One of the most common questions we get asked by students who are Training for their Learners permit is ” What is the best LAMS Motorcycle?” Of course it really does depend on your requirements and how much you wish to spend.
The range of machine is choose from incredibly vast. Our suggestion is to go to a reputable Bike Dealer and try to test ride as many as you can. If you wish to travel long distance maybe you are not going to feel comfortable tucked up like a racer for a long distance.
There are a total of seven different types of LAMS on the market. This means you have a good selection to choose from and as a result should be able to find the right style to match your riding ability.
1 – LAMS Scooters/Mopeds
In Victoria motorcyclists are lucky is we are permitted to park our bikes on the footpath as long as it does not obstruct pedestrian traffic. One thing to remember is that the engine is not permitted to be in operation when the motorcycle is on the footpath. If you live in the inner suburbs of Melbourne and have a desire to commute a scooter makes good sense. Its weight and ease of handling makes it extra convenient.
This is a lighter, easier to maneuver and less costly to operate two-wheeled powered bike. They come with pretty much all the standard accessories that a full sized motorcycle comes equipped with – only on a slightly smaller scale. We recommend choosing a scooter with Antilock brakes and don’t forget to wear protective gear. For some reason many scooter riders are not vigilant in wearing protective gear.
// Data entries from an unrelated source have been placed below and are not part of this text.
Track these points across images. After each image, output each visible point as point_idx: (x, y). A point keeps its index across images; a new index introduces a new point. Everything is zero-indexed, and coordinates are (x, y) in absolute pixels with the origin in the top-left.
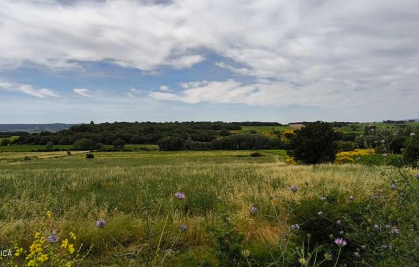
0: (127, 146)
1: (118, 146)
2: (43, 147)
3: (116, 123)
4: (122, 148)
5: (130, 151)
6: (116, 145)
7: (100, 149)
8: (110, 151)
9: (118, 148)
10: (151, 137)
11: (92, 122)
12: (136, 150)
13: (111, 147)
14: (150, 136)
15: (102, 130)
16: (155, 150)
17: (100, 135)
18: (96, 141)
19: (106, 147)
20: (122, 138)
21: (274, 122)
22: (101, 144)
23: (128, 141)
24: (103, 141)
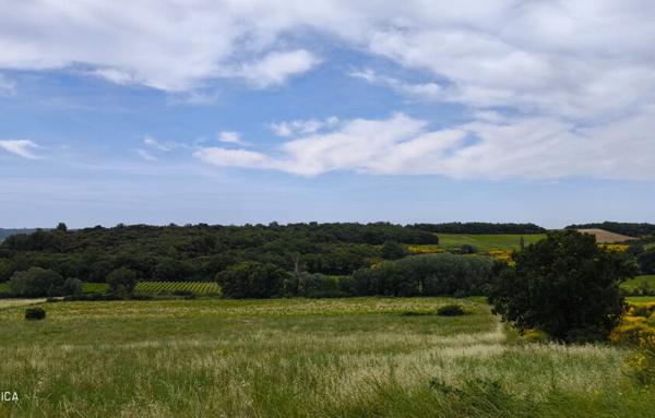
0: (142, 286)
1: (122, 287)
3: (121, 227)
4: (130, 290)
5: (148, 298)
6: (114, 284)
7: (73, 295)
8: (97, 298)
9: (121, 290)
10: (205, 264)
11: (62, 226)
12: (163, 295)
13: (102, 288)
14: (205, 261)
15: (84, 246)
16: (212, 295)
17: (76, 259)
18: (66, 273)
19: (88, 287)
20: (134, 266)
21: (525, 222)
22: (77, 281)
23: (147, 273)
24: (84, 274)
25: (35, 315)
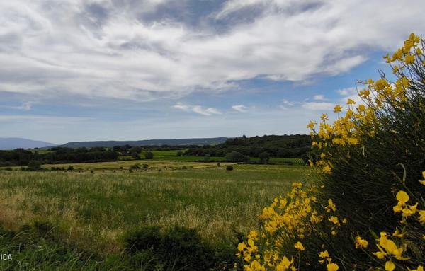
0: (272, 159)
1: (264, 159)
2: (202, 158)
3: (265, 136)
4: (267, 161)
5: (274, 164)
6: (262, 158)
7: (247, 162)
8: (255, 163)
9: (265, 160)
10: (298, 151)
11: (244, 136)
12: (280, 163)
13: (257, 160)
15: (252, 143)
16: (300, 164)
17: (249, 148)
18: (245, 154)
19: (253, 159)
20: (269, 151)
22: (248, 156)
23: (274, 154)
24: (252, 154)
25: (230, 168)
2 – Off-Road And Dual-Purpose
The most obvious difference from these types of motorcycles to those that are commonly used on city and country roads is the tires. As off road riding is on all kinds of different terrain, you need a bike with tires that can handle the changes in surfaces, surface materials and also be able to ride over small obstacles.
3 – Tourers
A touring bike is designed for long rides over highways for long distances. They come with storage capacity, comfortable seating and control positions to allow for long rides where you won’t end up in pain because of uncomfortable positions being maintained over several kilometers. Traction control, ABS and cruise control are features that are common on touring motorcycles.
4 – Cruisers
Designed to be long and low for long distance riding, a cruiser is not necessarily the right choice of motorcycle for a new or inexperienced rider. The design places your feet near the ground and seating is much lower than in most other types of bikes. The low center of gravity combined with a longer wheelbase is a good choice for city riding as well if you have some distance to commute to and from work.
5 – Standard/Naked
Although related to sport bikes, naked bikes are different. They have visible bodywork and provide a more comfortable seating for rides. They are versatile bikes that are easy to navigate traffic and tight spaces with. Plus, they are affordable on operating costs including fuel and maintenance. ABS is usually standard but it is safest not to assume and to ask if it is included as standard.
6 – Sport
Sport bikes are a completely different type of motorcycle. They are typically just outside the skill level of most new riders as they contain sensitive starting and stopping systems. In other words, they are finicky if you do not have the touch for such a set up. Comfort and fuel efficiency are two main sacrifices you make when you choose a sport bike over any other style.
A learner bike is all you will be able to legally ride for the first four years of holding your motorcycle license. There are several different LAMS available but they are generally considered ‘low-powered’ bikes. By definition a LAM is a motorcycle with an engine rated at 660cc or less and contains a power-to-weight ratio of no more than 150 kilowatts per ton. They are a safe tool for honing your riding skills and provide comfort and ease of operation.
Here is a look at a few of the technologies that are available on various motorcycles and what they do.
1 – ABS – Automatic Braking System
This is a tool that can be extremely valuable if you have difficulty judging distances. ABS can sense a locked wheel and will apply only enough pressure to the braking system to stop the bike without going into a skid. This gives you more control of your bike while stopping.
2 – Traction Control
This system monitors a potential loss of traction on the rear wheel during acceleration. If the speed differs between the front and rear wheel, the system adjusts the drive torque to keep the front wheel in contact with the road.
3 – Motorcycle Stability Control (MSC)
This is a technology developed to prevent wheel slippage when cornering. Data monitored includes wheel speed, lean angle, acceleration and braking pressure along with pitch angle. If the sensor picks up a potential loss of control it intervenes.